Aku menyibak gorden jendela kamarku. Dari sini aku bisa melihat taman belakang dan rumah joglo. Sudah sejak kejadian kemaren sore saat aku pulang dari kampus di jemput oleh Bang Danu, aku belum juga ke luar kamar. Aku melihat Bang Ali dan Kak Kevin memasukan barang-barang ke dalam mobil Bang Ali. Tiba-tiba air mataku keluar saat melihat Bang Ali. Luka di hatiku benar-benar besar. Apa ada harapan untuk aku bisa tetap bersamanya? Jika aku bisa meminta, aku ingin dia selalu di sampingku. Aku ingin selalu bersamanya. Tapi saat aku melihatnya, kata-kata Kak Alya terngiang di telingaku. Mana mungkin aku bisa menahan Ali untuk di sisiku, jika itu mengorbankan banyak pihak, apalagi ibu yang sudah melahirkannya. Saat aku melamun menatap ke rumah joglo, aku rasa ada sepasang mata yang memperhatikanku. Aku tersadar dari lamunanku. Benar ternyata Bang Ali memperhatikanku. Segera aku pergi dari depan jendela dan bersiap-siap untuk berangkat ke kampus.

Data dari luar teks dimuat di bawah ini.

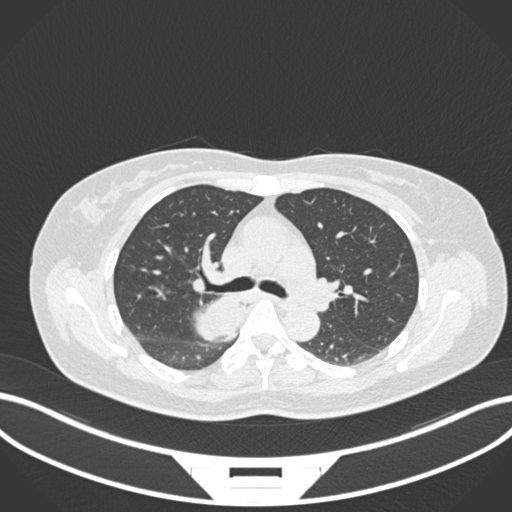
Chest CT, one axial slice. Slice 620 of 677 in the series (ordered by position). Reconstruction kernel B30f. 120 kVp. Lung window (W 1500 / L -600 HU). 1 mm slice thickness. 512 × 512 image matrix, field of view 400 × 400 mm. Female patient, age 54 years. From the clinical record (not read from this slice): clinical TNM (as recorded): T4 N0 M0.
Structures marked on this image (rectangle marked by the reading radiologist):
- lung tumour (recorded histology: adenocarcinoma): bounding box [x1, y1, x2, y2] px = [187, 286, 247, 343]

Selesai aku bersiap, aku menganbil kaca mata bacaku untuk menutupi mataku yang sudah sembab karena menangis. Aku turun ke bawah dan melihat semua sudah berkumpul di meja makan. Aku lihat ada Bang Ali juga di sana. Aku menarik kursi di depan Bang Ali, yang biasanya Kak Mila duduki. Karena Kak Mila belum datang aku duduki dulu saja.

"Kamu berangkat ke kampus sama siapa Sayang," tanya Papa saat aku sudah duduk.

"Pak Min lah Pa. Kan biasanya juga dia yang mengantar Prilly ke mana-mana," jawabku dingin dan tak acuh.

Papa sudah tahu masalah yang aku alami saat ini. Aku selalu terbuka dengan keluargaku. Tapi mereka cukup tahu saja dan mempercayaiku. Orangtuaku memang begitu. Dia menyerahkan semua pilihan di tangan putri-putrinya. Jika ada masalah, mereka cukup memberi nasehat dan support. Bukannya tidak peduli, tapi itu pilihan kami, jadi jika ada masalah kami juga yang menanggungnya.

"Biar aku antar ya?" Kudengar Bang Ali menawarkan padaku.

Tanpa menatapnya aku menjawab, "Nggak usah. Makasih!" Suaraku ketus dan datar.

Aku meliriknya, dia menundukkan kepalanya. Papa menggelengkan kepalanya, aku tahu, ini bukan sikapku.

"Loh Pril, kok duduk di bangku aku sih?" protes Kak Mila saat baru datang ke ruang makan.

"Kenapa? Sama saja kan duduk di mana saja. Yang penting sarapan," jawabku ketus dan aku lihat dari ekor mataku, Kak Mila menarik kursi yang sering aku duduki di sebelah Bang Ali.

"Bang Danu mulai masuk kapan, Pa?" tanya Kak Mila pada Papa sambil dia menyentongkan nasi di piringnya.

Aku pura-pura tak peduli, walaupun telinga mendengar dan menyimak percakapan mereka. Aku menyibukkan diri memakan roti gandumku.

"Hari ini, dia mulai menggantikan Ali," jawab Papa, "kamu di sini masih lama Li?" imbuh Papa bertanya dan menatap Bang Ali yang sedang sibuk memperhatikanku sejak tadi.

Bang Ali mengalihkan pandangannya, kini dia menatap Papa.

"Tergantung Miciel Pak, saya juga masih banyak yang harus dipelajari," jelasnya pada Papa.

Apa sebegitu tergantungnya dia sama si Miciel itu? Sampai dia tidak bisa memutuskannya sendiri. Sarapanku sudah selesai.

"Aku berangkat duluan," pamitku tak acuh dan tak seperti biasanya.

"Sayang, Mama nanti mau lihat angkringan kamu yang dekat dengan kampusmu. Boleh?" tanya Mama sambil mencegah tanganku saat aku akan berdiri.

"Iya boleh dong Ma, aku justru bahagia kalau Mama datang. Jadi nanti Mama bisa memberi masukan apa yang kurang dari tempatku," jawabku tersenyum tipis pada Mama.

Aku berpamitan pada semua yang ada di meja makan, terkecuali Bang Ali. Aku hanya meliriknya yang masih memperhatikanku dengan tatapan sulit untuk aku artikan. Aku berjalan keluar, saat aku ingin membuka pintu mobil, aku merasakan tanganku ada yang mencegah.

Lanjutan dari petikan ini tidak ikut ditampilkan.